Today is the coldest day of the year so far. The maximum is 13 and it is just miserable. Some people reading this would love a winters day with a maximum of 13 but the weather reminds me of our time in New York, especially Day 3.
The morning started in a way that can only best be described as glacial. We had pre booked our tickets for the One World Observation Deck weeks before the trip (a necessity with this one), well aware that we ran the risk of little to no visibility, but we were extremely lucky on this day.
As our ticket was for 9am we decided to visit the 9/11 memorial beforehand. It opens at 7:30am so got up early to beat the crowds. Besides about a few runners passing through and a dozen police officers it was us and one or two other people at the memorial. The chilling temperature and somewhat solitary presence added to the somber mood of the location.
When I visited New York last in 2012 they were close to finishing the One World Trade Centre so it was good to finally see it complete. To say that the view takes your breath away is an understatement. The beauty of New York City never escapes me and seeing it all, being able to take it all in this way was a truly magical experience. It is certainly not one to be rushed. The Observation Deck offers a 360° view of Manhattan, Brooklyn and Queens, Staten Island, New Jersey and upstate New York. Seeing about as far as we were the day before, Bear Mountain. Like perfect bookends.
The beauty of Manhattan being scattered with skyscrapers is that each one offers its own unique view. One World Observatory offers a beautiful close up of downtown Manhattan, but you are unable to see Central Park. That honour remains with the Top of the Rock, now my second favourite view in New York. We spent a few hours in the Observation Deck, as I am sure you will too (bring snacks!). The first lap was taking photos, so many photos, each step providing a new and interesting angle than the one before. Then another to take it all in without phones or cameras to distract us. Another one to hear the interactive show, which gives information and history about the ever-changing skyline. Plus a few more to take it all in before it was time to leave. Not that there is a time limit on your visit, you are welcome to stay as long as you like but the day was well and truly getting away from us and we had so much more beauty to see.
When we finally dragged ourselves away from the beautiful view we made our way to the Staten Island Ferry, a free ferry running between Manhattan and Staten Island every 15 minutes to half an hour 24 hours a day. It is really the best way to see the Statue of Liberty, the way it was intended to be seen, by boat. There’s plenty of room for everyone to get a good shot of the iconic landmark, better yet it’s free! When you arrive at Staten Island you will be made to disembark and re-enter the terminal should you wish to make the round trip back to Manhattan.

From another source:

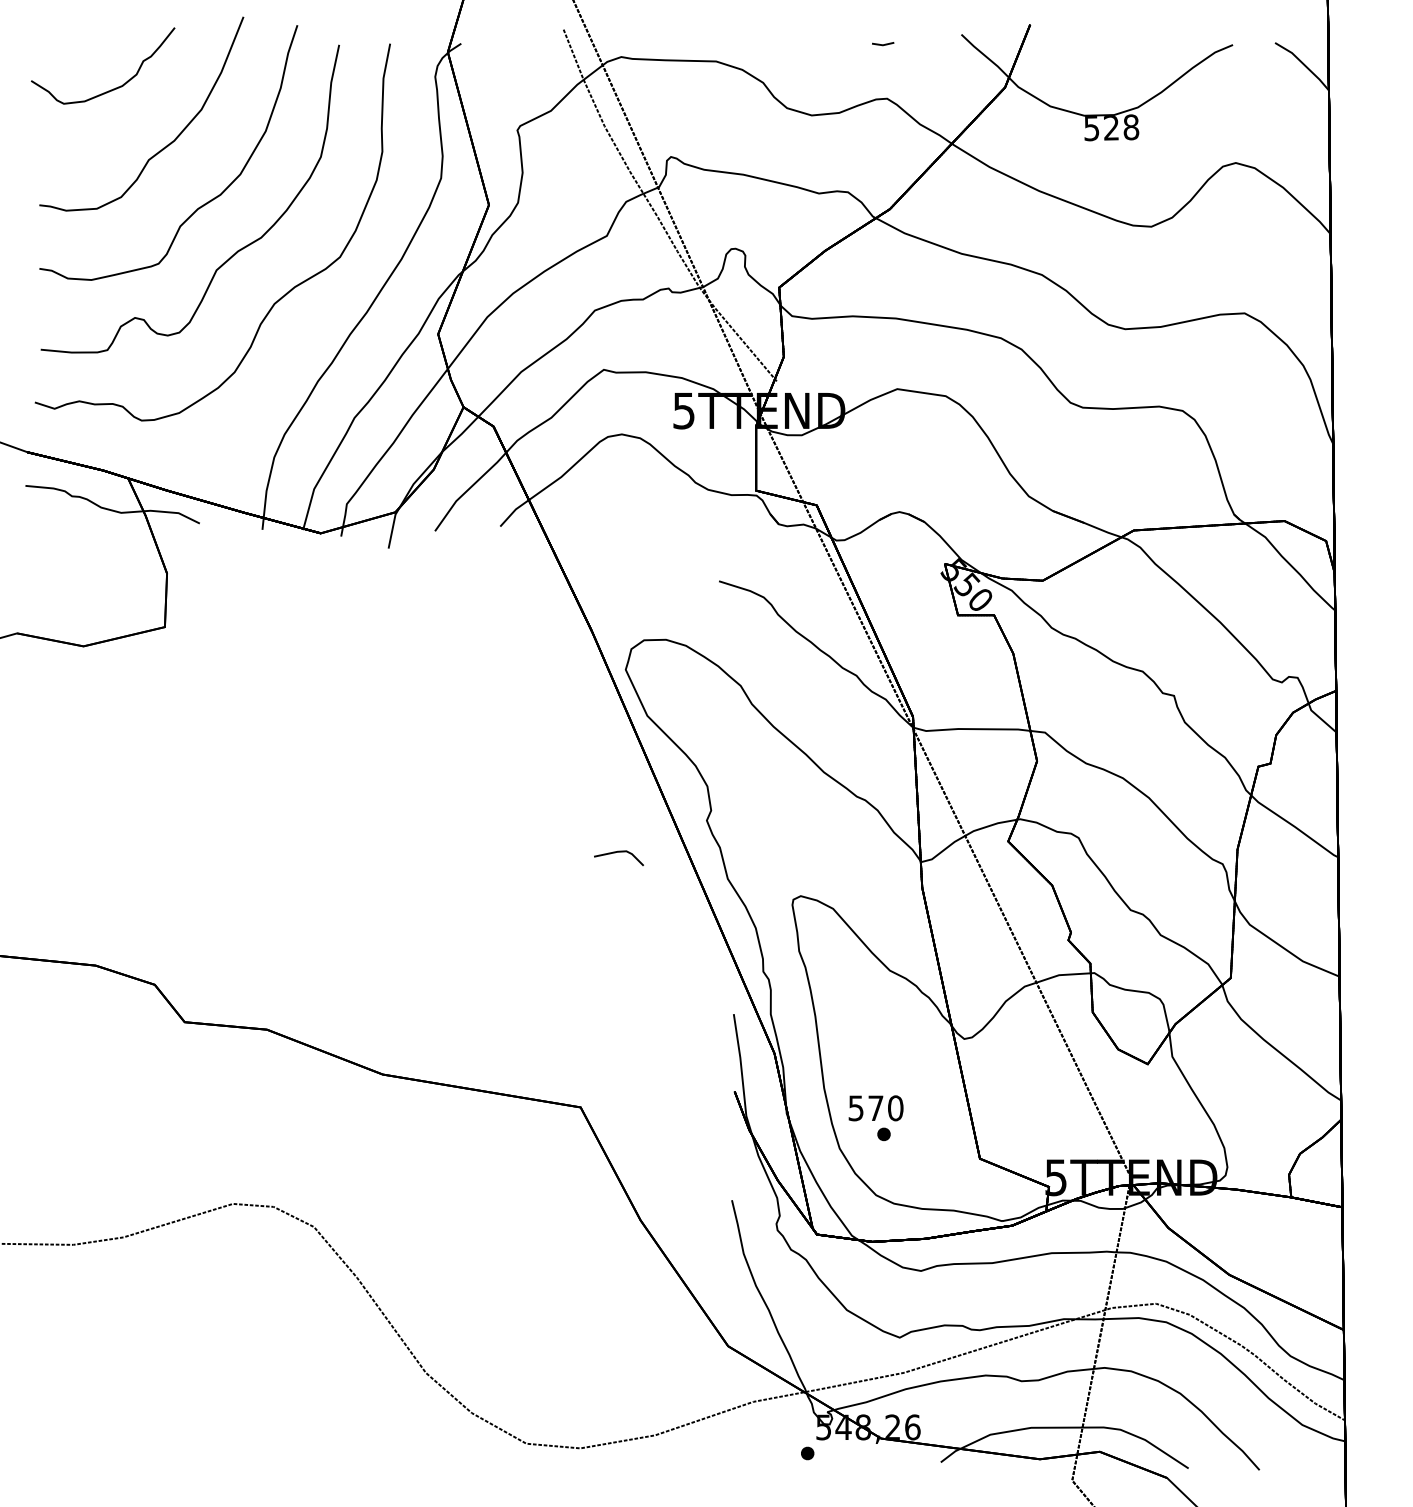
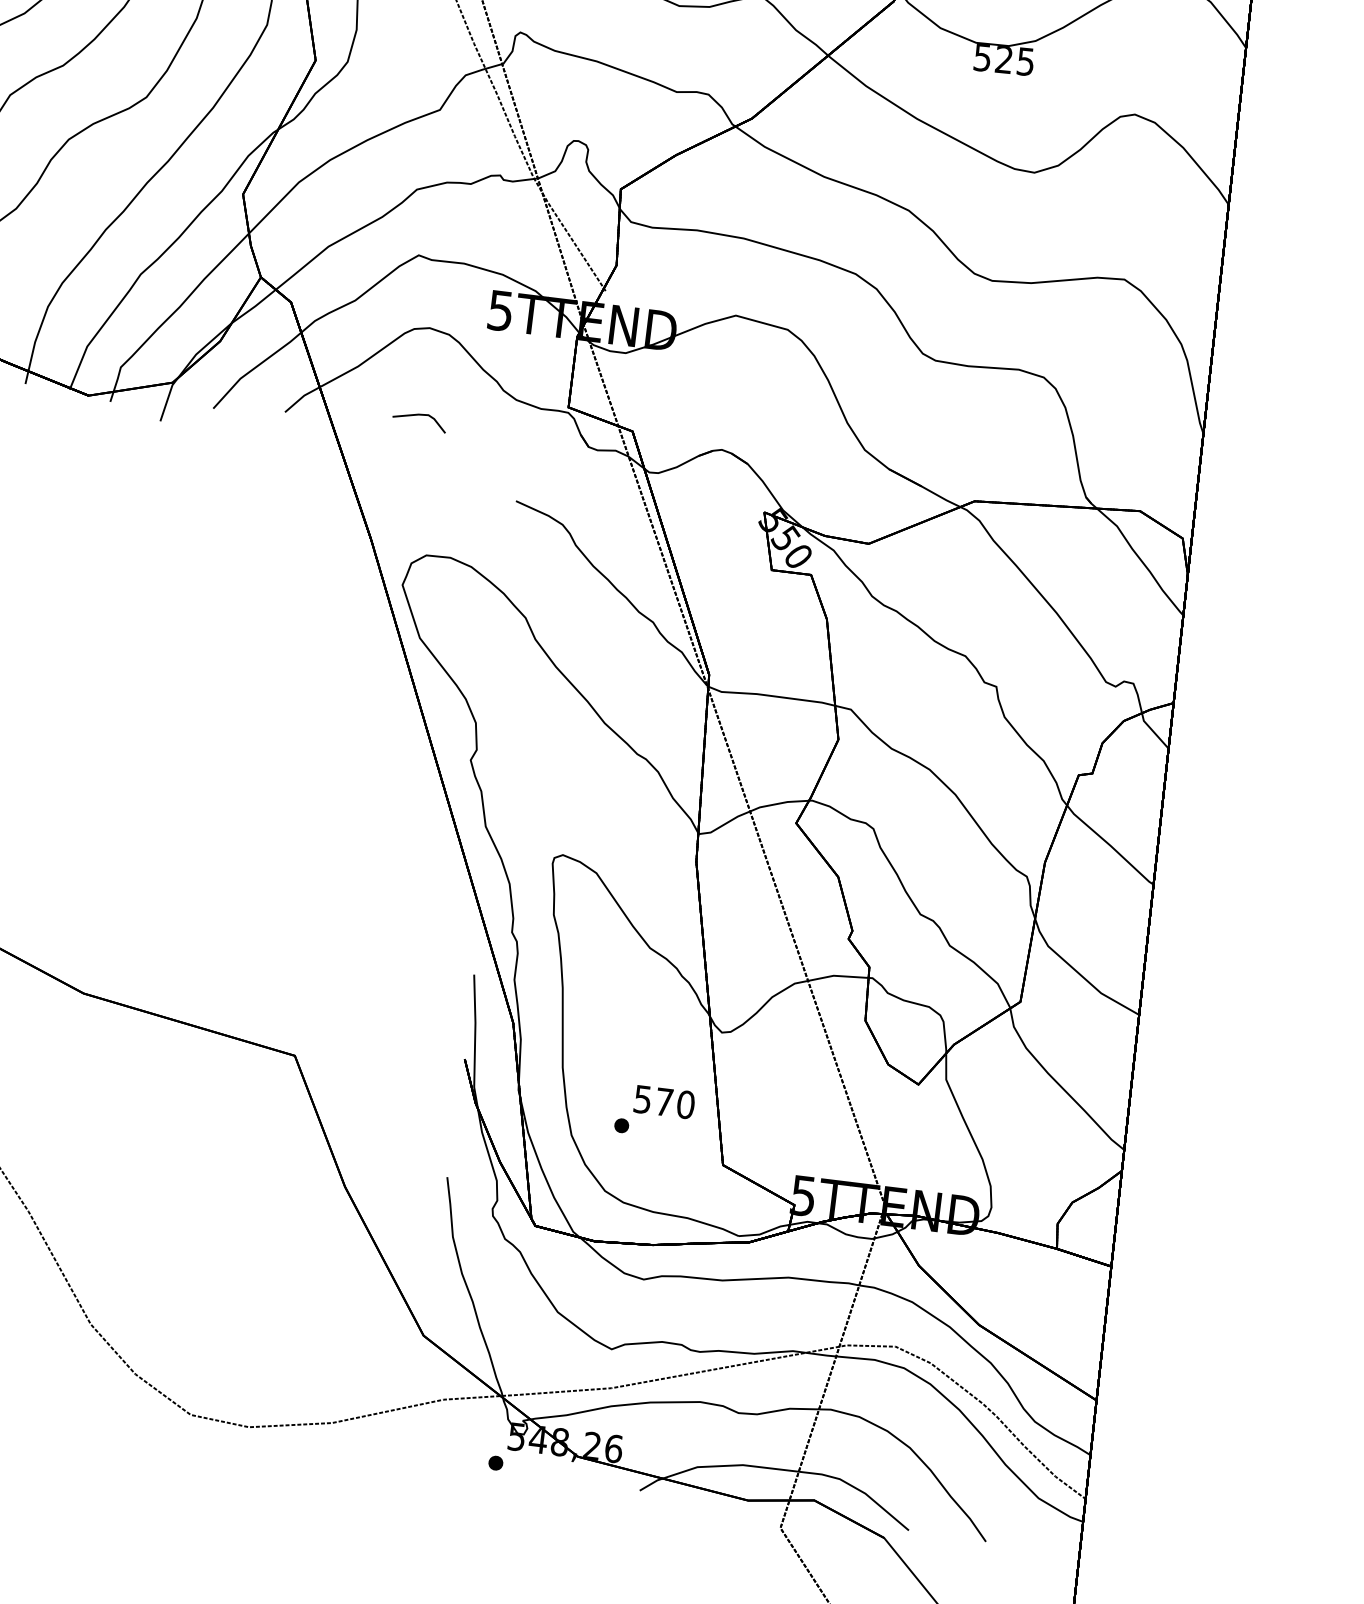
text: (1131, 127) -> (1026, 61), 528 -> 525
line: (618, 852) -> (419, 415), moved
text: (875, 1108) -> (663, 1102), moved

The trip takes about half an hour and you most likely had to wait to board the ferry anyway so while you are there you might as well explore Staten Island, you won’t be disappointed.
Staten Island is a beautiful borough, which I think is thoroughly under rated. Quaint historical houses with a view of the harbor and the Manhattan and Brooklyn skylines. Me personally, I’d much rather live somewhere that has the view as opposed to living within the view itself. Last time I visited we disembarked and re-boarded the ferry to go straight back again, this time I wanted to see what Staten Island had to offer, and boy was I impressed. A visit to Snug Harbour will have you stepping back to the 19th century with beautifully restored mansions and cottages converted into Museums and Galleries. There is something to do for the whole family from a Secret Garden with a Maze to a Chinese Scholar’s Garden complete with Cherry Blossoms and a Chinese temple. Built in China, the temple was transported to Snug Harbour then completely reassembled on site. It cost around $5 per adult for entry. Where we entered it was the back of the temple and honestly looked like nothing, I thought I had wasted my money and then we found the front and as soon as we crossed that threshold it was as if we had been transported to Ancient China. The temple itself is deceptive, it is much larger than it looks from the outside and every little room or walk way has so much intricate detail it is hard to believe you are in a Megacity like New York.
The temperature dropped dramatically from the morning when we were at Snug Harbour. The freezing temperature (we had a potential snow forecast) and rain meant that we had the whole place practically to ourselves. Aside from staff and groundskeepers we were completely isolated in a city that is home to over 8.5 million people. It was completely surreal.
I cannot recommend Snug Harbour enough, especially if you are going in winter as the overcast nature made for an eerie historical transformation. As you leave the St. George ferry terminal in Staten Island, follow the crowds to ramp D to catch the S40 bus for a short ride to Snug Harbor. Ask the Bus Driver to tell you when you need to get off for Snug Harbour, entry to the park is free itself and is beautiful enough to wander around and admire the restoration without paying entrance fees to various activities.